Leafs' Komarov thriving in super-pest role vs. Ovechkin, Capitals
Leo Komarov's first attempt to drive Alex Ovechkin into the Air Canada Centre boards failed in the first period Monday night. He didn't stop though, proceeding with a hook, a couple shoves and more stickwork. The pesky Maple Leafs winger is doing everything he can to frustrate the captain of the Washington Capitals. (Chris Young/The Canadian Press)
Jonas Siegel, The Canadian Press
Published Tuesday, April 18, 2017 4:10PM EDT
TORONTO -- Leo Komarov missed on his first attempt to hammer Alex Ovechkin into the Air Canada Centre boards. He didn't stop though. He shoved the Russian star three times, hooked him, held his stick, and then hit him once more.
The pesky Maple Leafs winger is doing everything he can to frustrate the captain of the Washington Capitals, who's been quiet so far in the first-round playoff series Toronto now leads 2-1.
"I chuckle a lot with a lot of stuff Leo does," says long-time teammate Tyler Bozak, who scored the Game 3 overtime winner for the Leafs on Monday night. "He knows the guys whose skin he's got to get under.
"He does a really good job of doing that."
Komarov is effectively playing the role of super pest against Ovechkin and the Capitals' top line, which also includes the underrated Nicklas Backstrom and feisty T.J. Oshie. Although they popped for a pair of quick goals early in Game 3 - Komarov wasn't on the ice for one -- the trio has largely been contained through three games of a series that's unexpectedly gone Toronto's way.
Ovechkin has only one even-strength point so far and the difference is stark when he's on the ice at even-strength against Komarov:
With Komarov in 28 minutes: 48.5 per cent
Without Komarov in 20 minutes: 57.8 per cent
Caps head coach Barry Trotz noticed the trend early in Game 1 and tried to keep his top guys away from Komarov, Nazem Kadri and Connor Brown while he controlled the matchups in Washington.

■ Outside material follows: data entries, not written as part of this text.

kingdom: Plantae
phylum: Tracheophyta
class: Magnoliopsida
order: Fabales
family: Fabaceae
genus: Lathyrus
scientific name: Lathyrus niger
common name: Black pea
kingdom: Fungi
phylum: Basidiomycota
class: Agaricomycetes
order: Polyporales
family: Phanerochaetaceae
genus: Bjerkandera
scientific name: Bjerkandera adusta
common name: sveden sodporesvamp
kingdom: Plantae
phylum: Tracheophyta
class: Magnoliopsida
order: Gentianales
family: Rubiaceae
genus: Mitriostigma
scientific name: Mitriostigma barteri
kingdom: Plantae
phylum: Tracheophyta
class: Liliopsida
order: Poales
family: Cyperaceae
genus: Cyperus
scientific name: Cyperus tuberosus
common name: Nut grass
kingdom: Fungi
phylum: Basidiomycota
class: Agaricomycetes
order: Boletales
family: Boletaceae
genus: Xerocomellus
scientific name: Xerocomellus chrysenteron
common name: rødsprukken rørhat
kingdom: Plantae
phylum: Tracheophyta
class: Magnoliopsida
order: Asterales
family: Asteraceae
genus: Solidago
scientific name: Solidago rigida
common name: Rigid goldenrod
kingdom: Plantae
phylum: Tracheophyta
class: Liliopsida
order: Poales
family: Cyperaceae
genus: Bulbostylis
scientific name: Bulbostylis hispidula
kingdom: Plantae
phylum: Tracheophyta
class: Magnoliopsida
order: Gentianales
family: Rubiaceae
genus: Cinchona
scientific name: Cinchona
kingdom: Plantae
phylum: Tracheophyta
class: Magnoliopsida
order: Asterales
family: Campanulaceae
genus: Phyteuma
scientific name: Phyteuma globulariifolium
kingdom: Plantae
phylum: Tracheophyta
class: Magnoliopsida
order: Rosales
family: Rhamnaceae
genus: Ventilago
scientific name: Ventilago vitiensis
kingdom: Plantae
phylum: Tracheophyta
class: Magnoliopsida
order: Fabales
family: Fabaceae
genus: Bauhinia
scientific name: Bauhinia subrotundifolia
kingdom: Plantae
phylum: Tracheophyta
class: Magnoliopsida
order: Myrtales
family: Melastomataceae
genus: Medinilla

He might've even gone too far in Game 3 with Ovechkin playing only 12 minutes 40 seconds at even-strength -- below the 14:36 he averaged in the regular season.
"I think Leo's a real good player and I think guys like him are even more valuable on good teams than they are on bad teams. They play an important role," Leafs head coach Mike Babcock said.
That value is evident in a playoff series.
Komarov might be annoying to play against the odd time in the regular season, but every other night and it gets a little old. There's just no let-up in his tactics, whether it's driving an opponent hard into the boards or goading them into taking a penalty.
Ahead of one neutral-zone faceoff in Game 2, Komarov and Justin Williams had to be separated as they jockeyed for position. That didn't stop Komarov, who had his helmet knocked off by Williams seconds earlier. He wedged his left leg around the right one of Williams and drove him to the ice.
The Finn managed to walk the line of not taking penalties himself. He was whistled for only 12 minors during the regular season and only one so far in the playoffs -- a holding call that also saw Ovechkin hauled off for embellishment.
"I think he's just someone who's hard to play against and you probably want to give him a shot or two, but (this) being playoff time you don't necessarily want to take a penalty," veteran Matt Hunwick said.
Teammates can't help but laugh when they see the stuff Komarov pulls. They know the routine. Komarov will push and prod and prod some more until he's finally got under his target's skin. He'll skate away when they respond, the grinning Cheshire Cat who's done nothing wrong.
"He'd definitely frustrate me if I was on the other team," said Toronto defenceman Jake Gardiner, a teammate since Komarov entered the NHL in 2013.
Added Babcock: "You know he's never going to go away and you never know what language he's talking to you in either so that's confusing."
Komarov, who speaks English, Finnish, Swedish and Russian (as well a little Spanish), has been a member of the Leafs organization for more than a decade. He was drafted 180th overall in 2006 when John Ferguson Jr. was still Toronto's general manager.
He didn't arrive in the NHL until age 25 and then quickly established himself as a player who could rile up opponents and hold his own defensively.
A four-year, US$11.8 million deal signed by then-GM Dave Nonis in the summer of 2014 -- which has one year remaining -- has looked increasingly wise in hindsight.
Komarov and Ovechkin have had their battles before.
Ovechkin gave Komarov a concussion in Nov. 2014 when he clipped him with a hit to the head. Komarov was never mad about it, though, insisting he'd left himself vulnerable.
He and Ovechkin appear to have even developed a respectful relationship over the years. The two were spotted sharing a conversation in the bowels of the ACC after a late regular-season meeting earlier this month.
Asked if he was enjoying his tete-a-tete with his long-time foe though, Komarov paused and then said: "Not at all."